── Supplied passage

Constructing Multimodal Datasets from Scratch for Rapid Development of a Japanese Visual Language Model

Keito Sasagawa, Koki Maeda, Issa Sugiura, Shuhei Kurita, Naoaki Okazaki, Daisuke Kawahara

Proceedings of the 2025 Conference of the North American Chapter of the Association for Computational Linguistics: Human Language Technologies (Volume 3: System Demonstrations) · June 2025

Methodology for quickly constructing multimodal datasets tailored for Japanese vision-language models.

────
── Provided data

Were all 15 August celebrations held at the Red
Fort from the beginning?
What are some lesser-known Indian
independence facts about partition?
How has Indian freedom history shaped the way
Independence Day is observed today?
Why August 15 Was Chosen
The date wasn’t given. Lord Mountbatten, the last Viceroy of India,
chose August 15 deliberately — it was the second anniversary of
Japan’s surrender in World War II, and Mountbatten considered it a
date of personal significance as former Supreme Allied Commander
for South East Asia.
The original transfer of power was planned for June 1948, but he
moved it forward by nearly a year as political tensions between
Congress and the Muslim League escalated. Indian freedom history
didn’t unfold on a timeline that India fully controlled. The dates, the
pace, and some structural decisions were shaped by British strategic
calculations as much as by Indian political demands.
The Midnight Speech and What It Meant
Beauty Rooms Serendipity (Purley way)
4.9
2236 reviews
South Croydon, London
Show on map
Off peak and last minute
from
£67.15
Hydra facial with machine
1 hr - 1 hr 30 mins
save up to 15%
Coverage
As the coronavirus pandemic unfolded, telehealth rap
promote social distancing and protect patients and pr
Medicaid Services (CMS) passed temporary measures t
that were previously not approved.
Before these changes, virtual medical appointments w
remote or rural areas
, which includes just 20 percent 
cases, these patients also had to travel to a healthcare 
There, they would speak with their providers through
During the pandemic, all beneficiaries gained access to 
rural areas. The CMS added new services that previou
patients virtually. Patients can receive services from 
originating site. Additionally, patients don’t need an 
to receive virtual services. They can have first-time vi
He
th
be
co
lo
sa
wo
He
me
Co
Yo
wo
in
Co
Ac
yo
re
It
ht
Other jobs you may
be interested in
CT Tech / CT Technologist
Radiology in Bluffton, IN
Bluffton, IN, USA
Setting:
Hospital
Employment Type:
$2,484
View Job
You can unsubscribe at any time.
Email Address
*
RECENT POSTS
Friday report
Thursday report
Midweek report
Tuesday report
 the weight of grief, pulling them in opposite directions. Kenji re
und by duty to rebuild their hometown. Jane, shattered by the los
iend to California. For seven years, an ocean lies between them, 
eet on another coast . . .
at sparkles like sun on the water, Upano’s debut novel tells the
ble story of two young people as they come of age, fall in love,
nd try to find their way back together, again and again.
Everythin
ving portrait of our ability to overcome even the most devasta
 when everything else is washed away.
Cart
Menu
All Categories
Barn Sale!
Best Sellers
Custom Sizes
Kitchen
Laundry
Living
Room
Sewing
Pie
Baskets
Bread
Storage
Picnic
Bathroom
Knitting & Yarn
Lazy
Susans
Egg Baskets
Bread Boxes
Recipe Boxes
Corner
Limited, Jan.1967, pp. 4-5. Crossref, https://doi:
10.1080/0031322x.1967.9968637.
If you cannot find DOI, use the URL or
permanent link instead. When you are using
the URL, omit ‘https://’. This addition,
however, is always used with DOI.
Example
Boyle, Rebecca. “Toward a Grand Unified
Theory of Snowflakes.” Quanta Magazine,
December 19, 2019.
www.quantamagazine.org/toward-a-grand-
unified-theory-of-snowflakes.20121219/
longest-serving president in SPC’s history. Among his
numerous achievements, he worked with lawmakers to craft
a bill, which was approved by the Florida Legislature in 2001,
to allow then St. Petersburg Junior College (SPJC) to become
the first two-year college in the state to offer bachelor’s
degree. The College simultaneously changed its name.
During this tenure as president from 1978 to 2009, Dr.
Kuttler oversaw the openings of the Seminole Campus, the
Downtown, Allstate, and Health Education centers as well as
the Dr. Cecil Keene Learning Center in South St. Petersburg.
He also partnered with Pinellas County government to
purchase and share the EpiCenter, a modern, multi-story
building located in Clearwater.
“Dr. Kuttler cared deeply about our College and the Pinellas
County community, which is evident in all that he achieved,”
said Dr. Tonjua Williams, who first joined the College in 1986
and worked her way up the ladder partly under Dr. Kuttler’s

────

- _Exercise requirements_
a - In the paper header on Japanese multimodal datasets, which volume of the proceedings is the work listed in?
b - Write the next part of the paper header on Japanese multimodal datasets, starting after its final line.

- _Answers per task_
a - Volume 3: System Demonstrations.

b -
BibTeX

@inproceedings{sasagawa2025llmjp3vila,
  title = {Constructing Multimodal Datasets from Scratch for Rapid Development of a Japanese Visual Language Model},
  author = {Keito Sasagawa and Koki Maeda and Issa Sugiura and Shuhei Kurita and Naoaki Okazaki and Daisuke Kawahara},
  booktitle = {Proceedings of the 2025 Conference of the North American Chapter of the Association for Computational Linguistics: Human Language Technologies (Volume 3: System Demonstrations)},
  year = {2025},
  address = {Albuquerque, USA},
  publisher = {Association for Computational Linguistics}
}

Abstract

This study addresses the scarcity of multimodal datasets for non-English languages, specifically focusing on Japanese, for visual language models (VLMs). We present an efficient method for rapidly creating comprehensive Japanese multimodal datasets. This involves extracting Japanese image-text pairs from web archives and generating instruction data directly from images using established vision-language models (VLMs). Our datasets significantly enhance the alignment between visual and textual content compared to machine-translated alternatives. Experimental evaluations demonstrate that VLMs trained on our datasets achieve superior accuracy, promoting regional localization and cultural accuracy in multimodal tasks.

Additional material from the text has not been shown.